• **Request**:
Each line of the material holding the word "control" must be identified and copied.

• **Extracted information**:
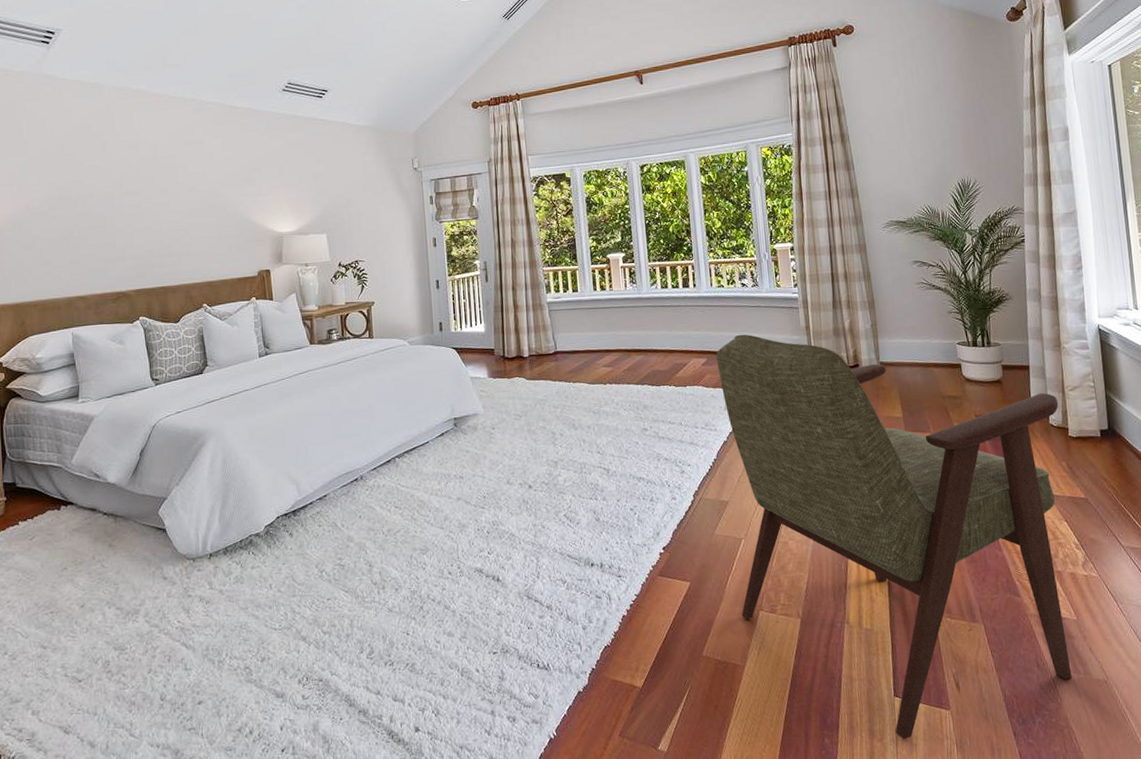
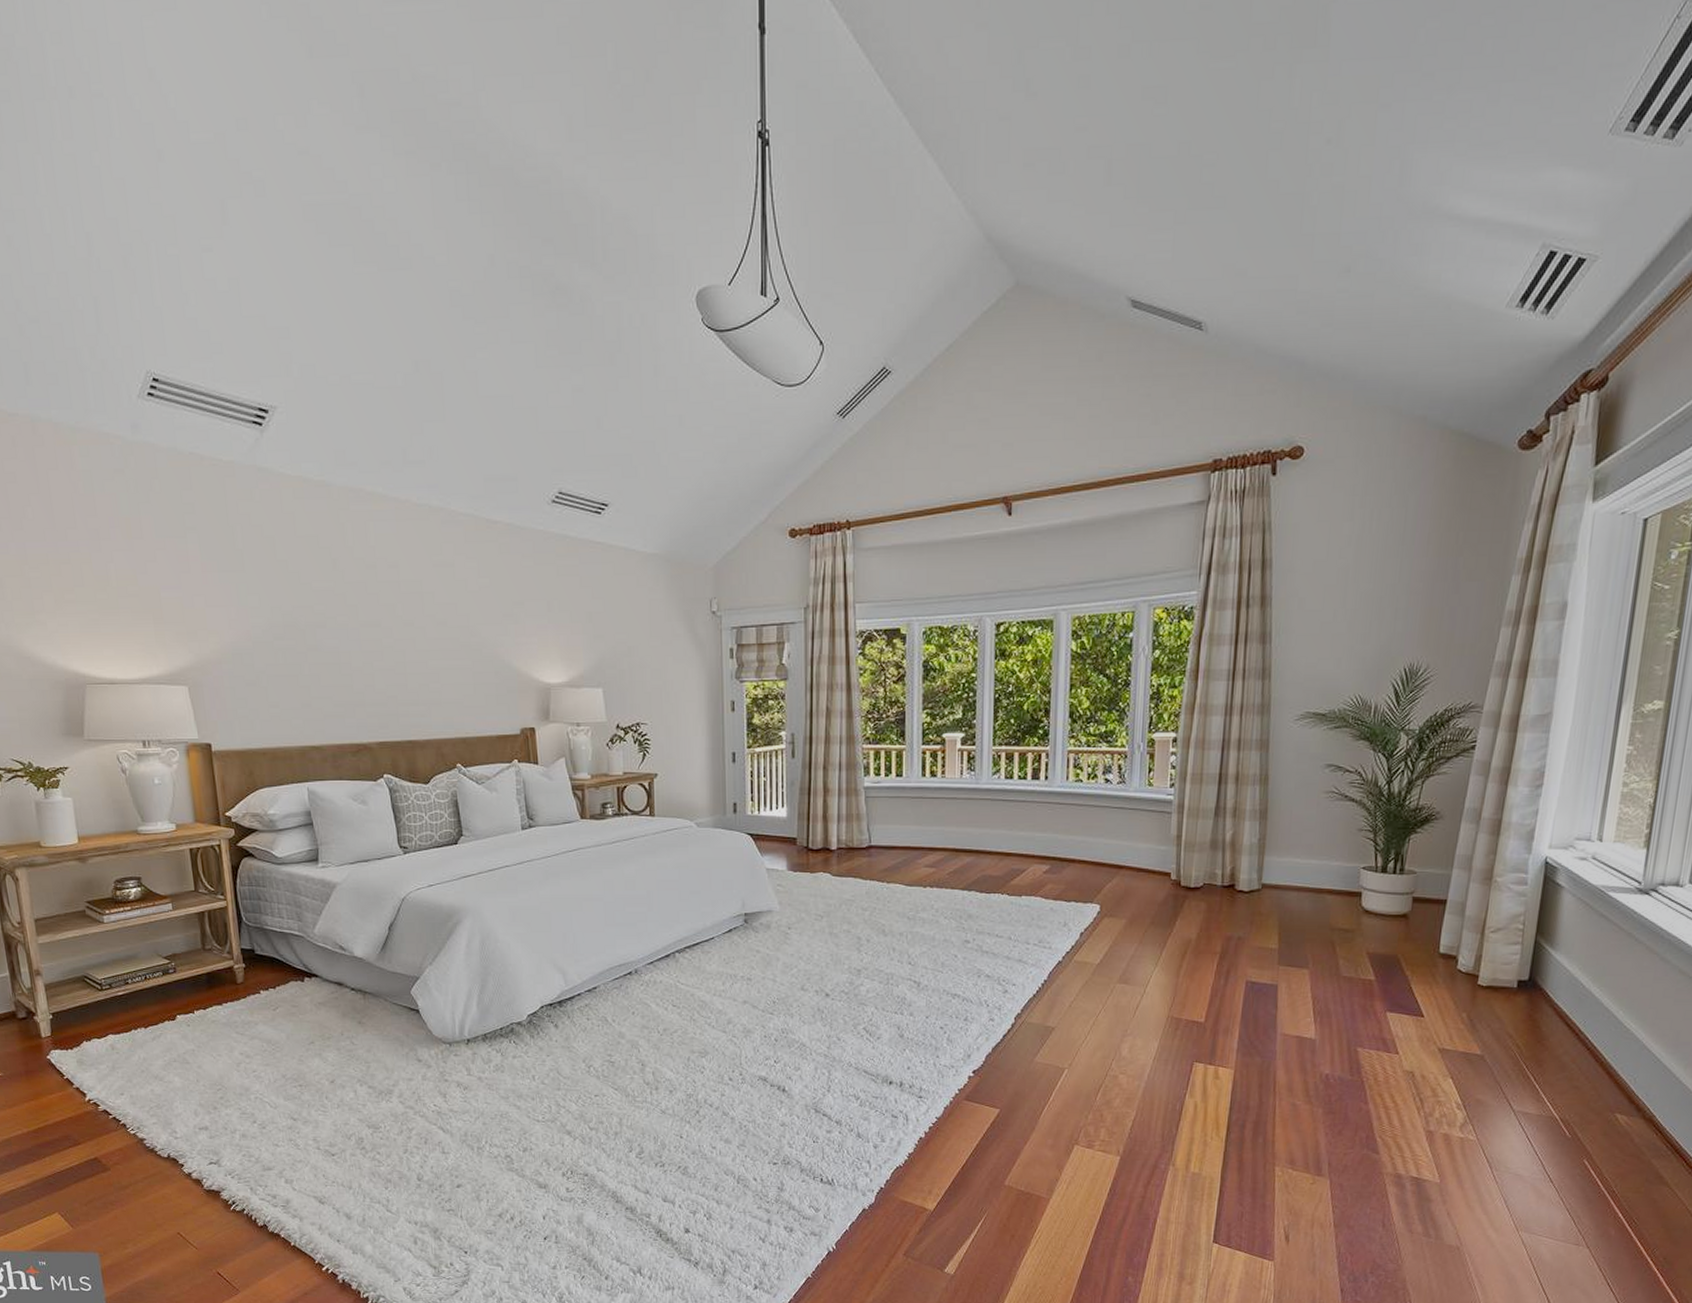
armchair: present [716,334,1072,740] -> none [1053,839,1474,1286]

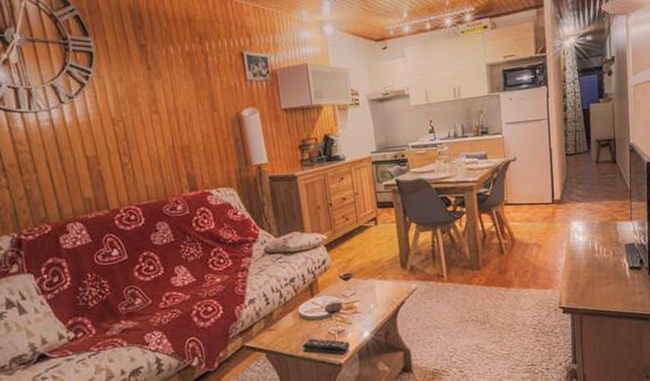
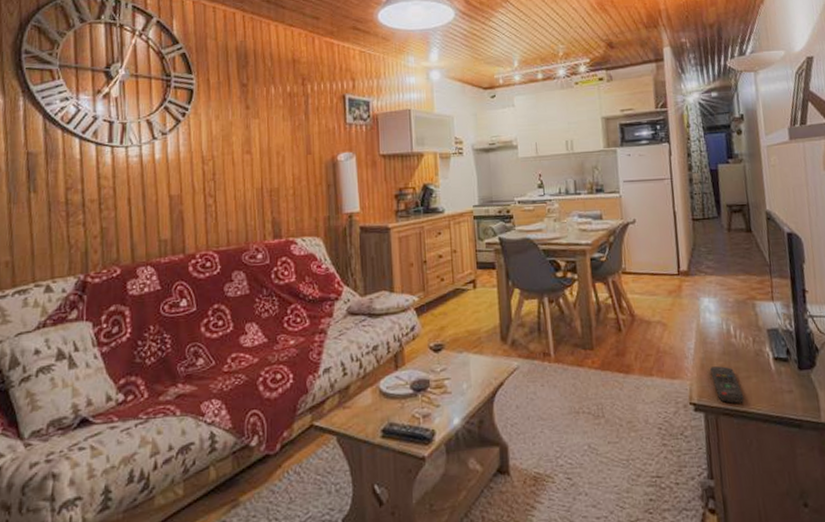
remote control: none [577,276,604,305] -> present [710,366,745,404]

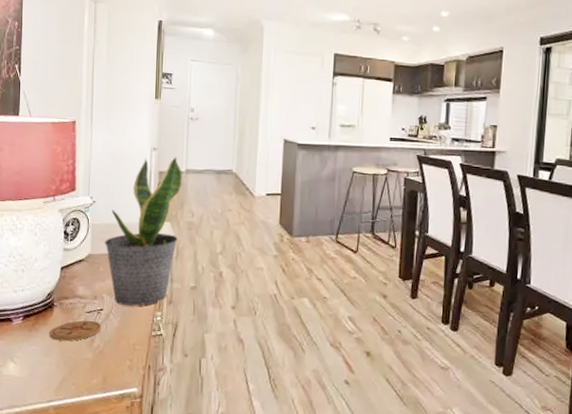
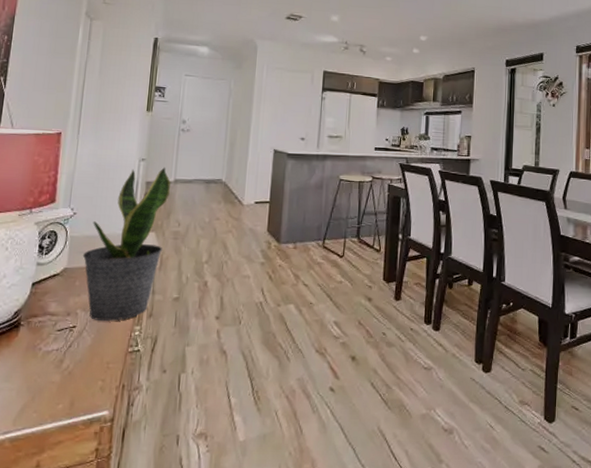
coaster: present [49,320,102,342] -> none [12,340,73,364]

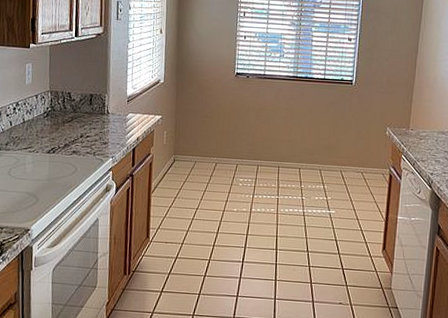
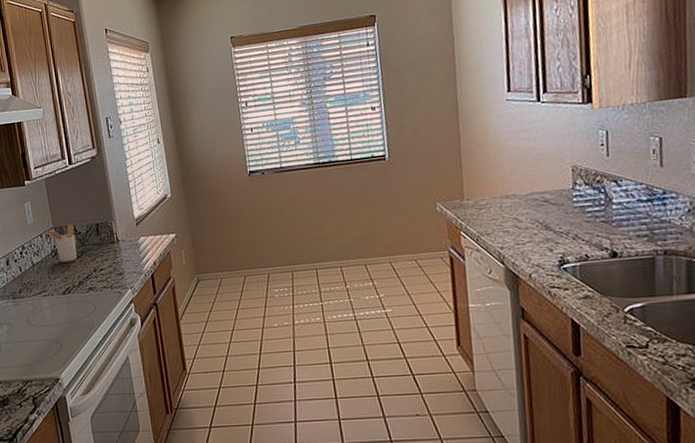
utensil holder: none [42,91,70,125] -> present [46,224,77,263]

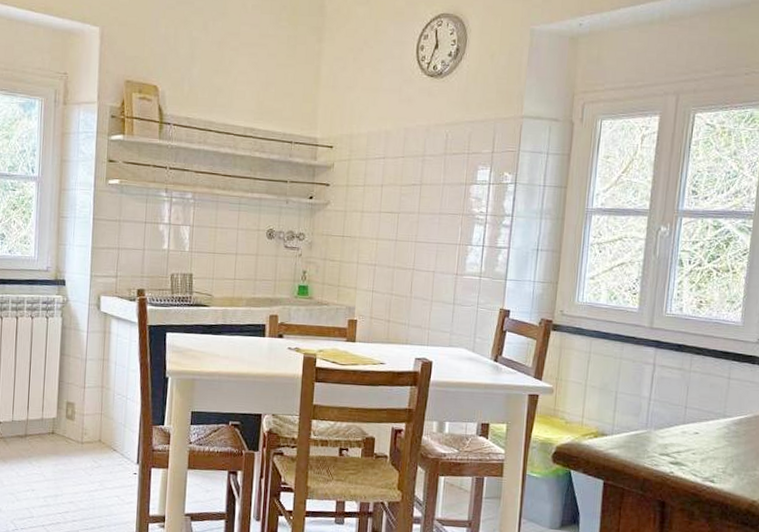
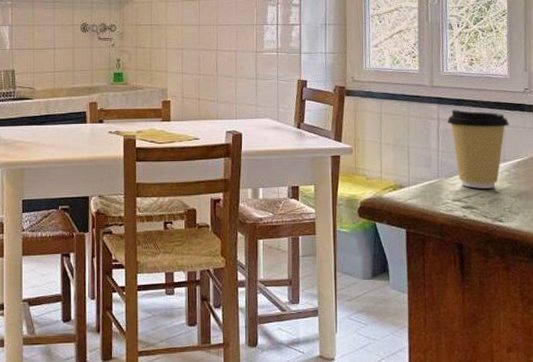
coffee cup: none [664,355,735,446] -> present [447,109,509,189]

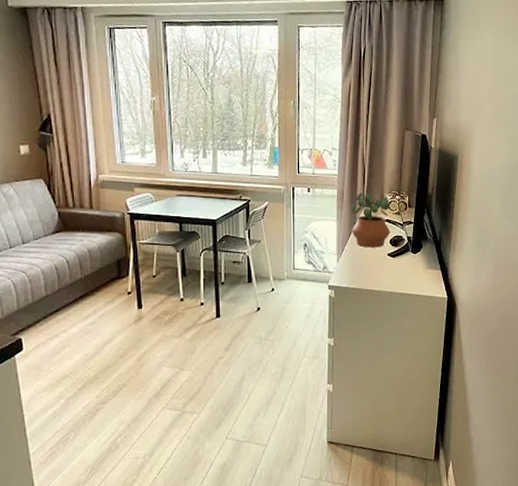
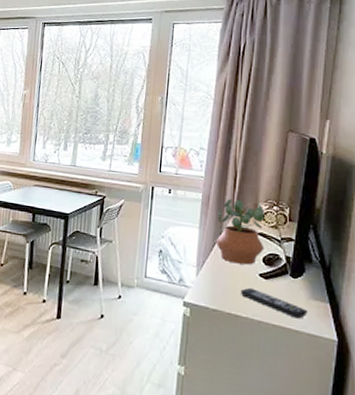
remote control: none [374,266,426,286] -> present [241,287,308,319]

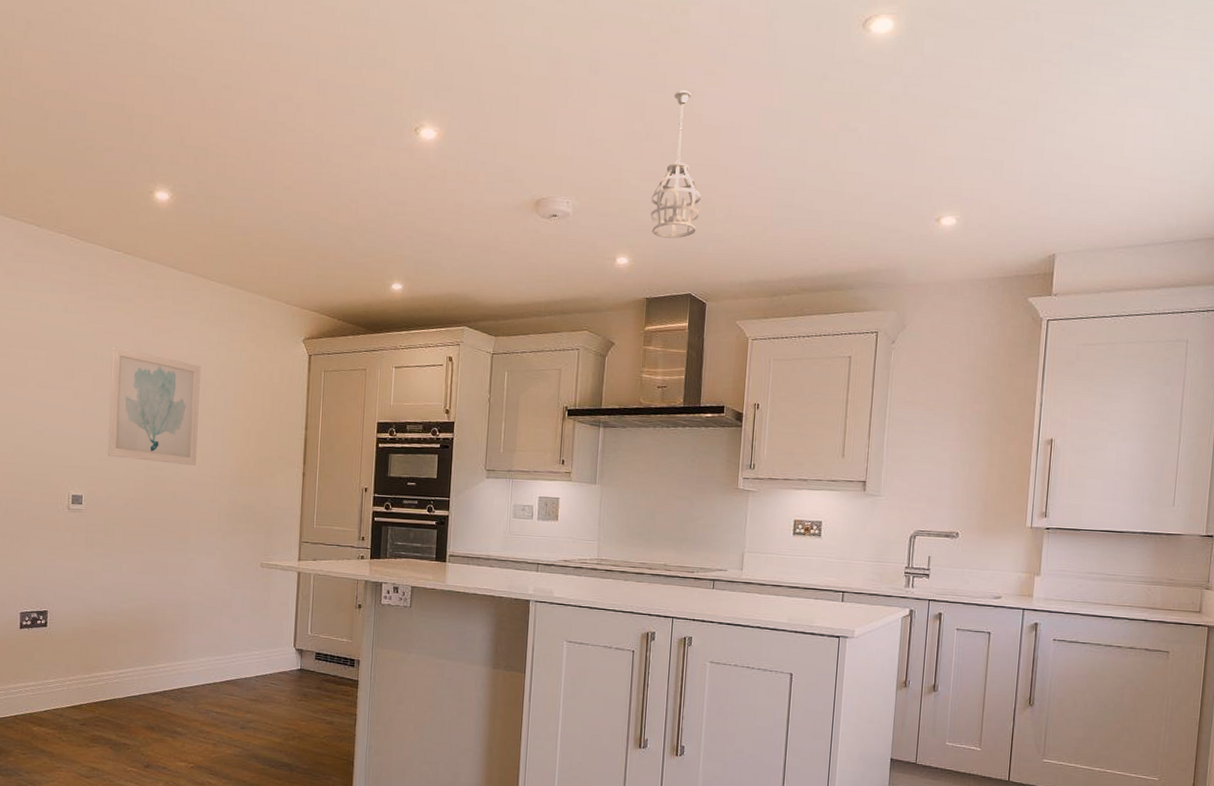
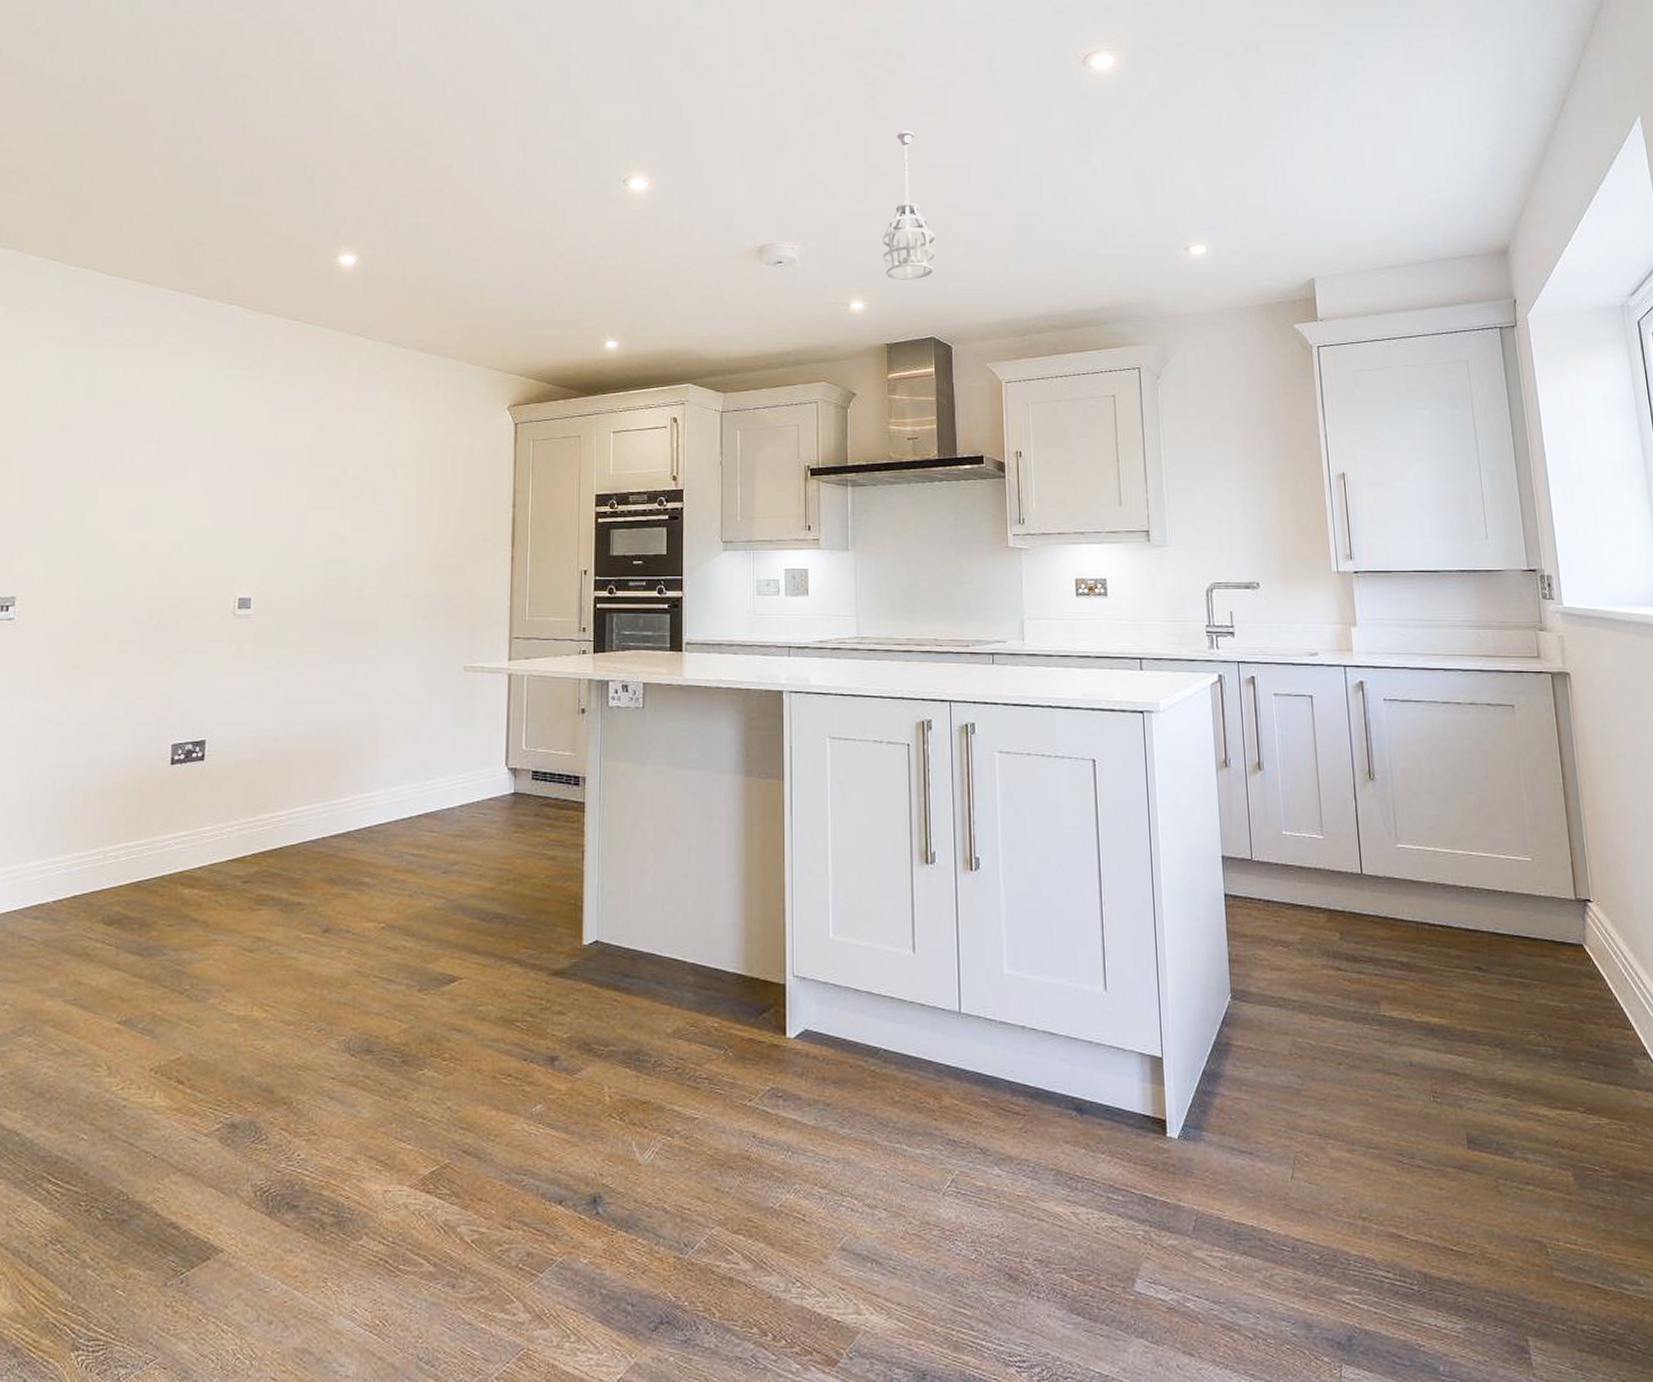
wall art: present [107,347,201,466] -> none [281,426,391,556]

• **Task solution**:
remote control: none [577,276,604,305] -> present [710,366,745,404]
remote control: none [374,266,426,286] -> present [241,287,308,319]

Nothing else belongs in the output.